Another example of gamification that rebuts Bogost’s argument is the creative NikeFuel campaign. Nike launched NikeFuel in 2006 as a part of its Nike+ online community. NikeFuel allows members to compete with their friends in the daily amount of physical activity, which is tracked by wearable technology and smartphone applications. NikeFuel awards members with rewards and badges, and most importantly, a sense of satisfaction and superiority once they have dethroned their friends. The application also motivates users to share their results on social media platforms to help the company raises its brand awareness. NikeFuel is a gigantic hit and Nike has seen a rapid rise in their market share in the running shoe market since the launch of the campaign. This gamification campaign stands out from the rest of the crowd purely because of its creativity and uniqueness.

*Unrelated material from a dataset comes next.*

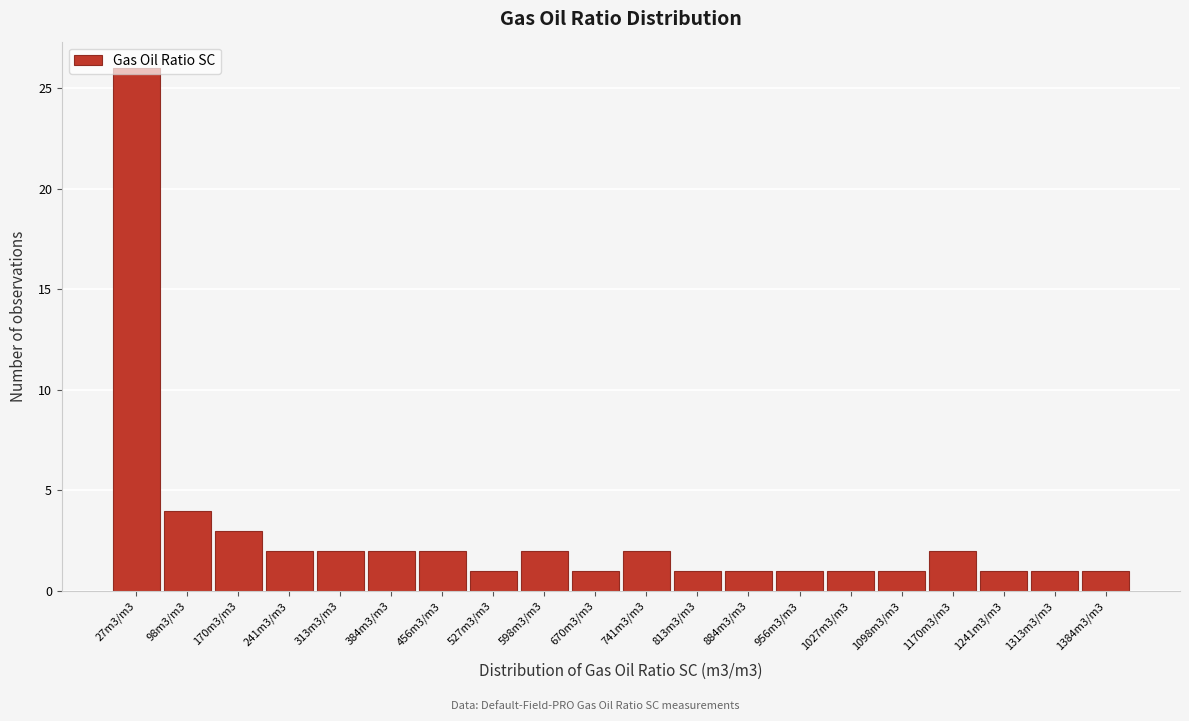

What is the greatest value displayed?

26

In addition, NikeFuel undermines Bogost’s saying that gamification is “a way to sell products and services that organizations probably don’t need” because at the launch of the campaign, Nike was in quite a crisis and was in need of such rebranding. In the early 2000s, along with some other major apparel companies, Nike received a heavy backlash due to its cheap and illegal overseas labor. The company experienced several public protests, faced declining demand and in 2004, slipped off from being the industry leader. With this NikeFuel rebranding and a change in its code of conduct, Nike was able to capture the public’s interests again and is back on track to take back its throne. (Nisen, 2013)

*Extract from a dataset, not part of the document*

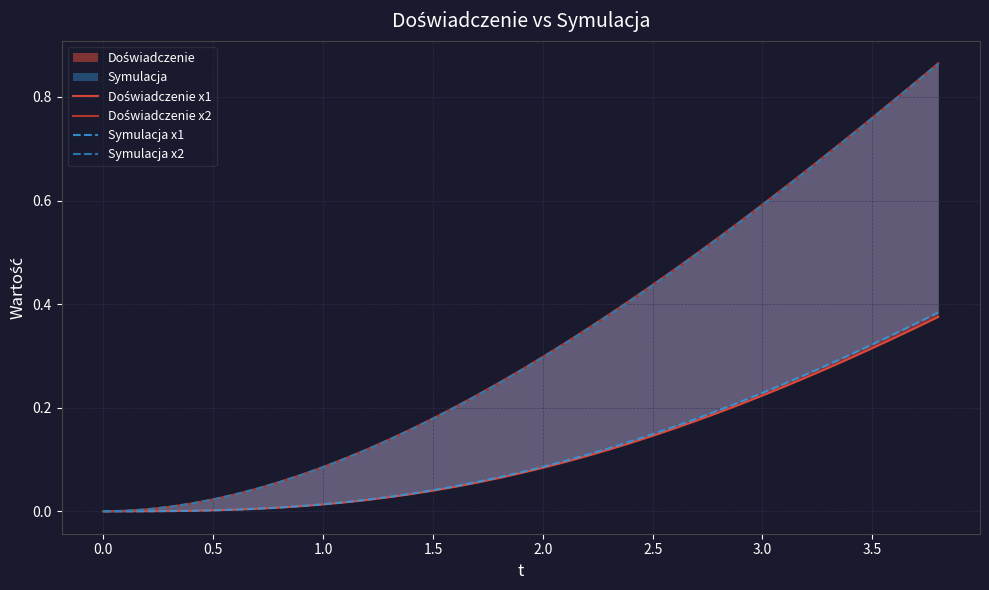

Rank the series by their maximum value, from lowest to highest.

Doświadczenie x1, Symulacja x1, Symulacja x2, Doświadczenie x2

Still, Bogost was not completely wrong in his article, because many of the gamification campaigns are indeed, “bullshit”. Zappos was a social media king and was on-point on most of the social campaigns they did, but not when it comes to gamification. Zappos introduced a loyalty system that rewards its customers with a VIP program. The free-shipping benefit that comes with the program is certainly attractive, but what about the other perks? Zappos also gives out random badges that appear on customer’s profiles, these badges serve no clear purpose and some customers even found them to be confusing. (Graham, 2013) To top that off, Zappos invested to create an elaborate interactive ‘gaming’ experience used to browse their products, this could be easily done on their original navigation pages. These pointless rewards hurt the company’s brand image and failed to generate any extra revenue nor more customers. Many other companies that wrongly gamified their campaigns with meaningless badges and confusing games have also seen similar failures, this includes Google News, Marriott and more. (Kleinberg, 2012)
Bogost is not completely wrong in his article, gamification can very well be a total rip-off. Although when gamification is done right, it is definitely far from being just plain bullshit. As in the cases of the US Army and Nike, gamification can be implemented in such a way that is innovative, valuable and effective – the key is to engage customers in an interesting and unique way. Yet when companies gamified their campaigns using repetitive methods with no real motives for the users to engage, then they should not expect see many impressive results.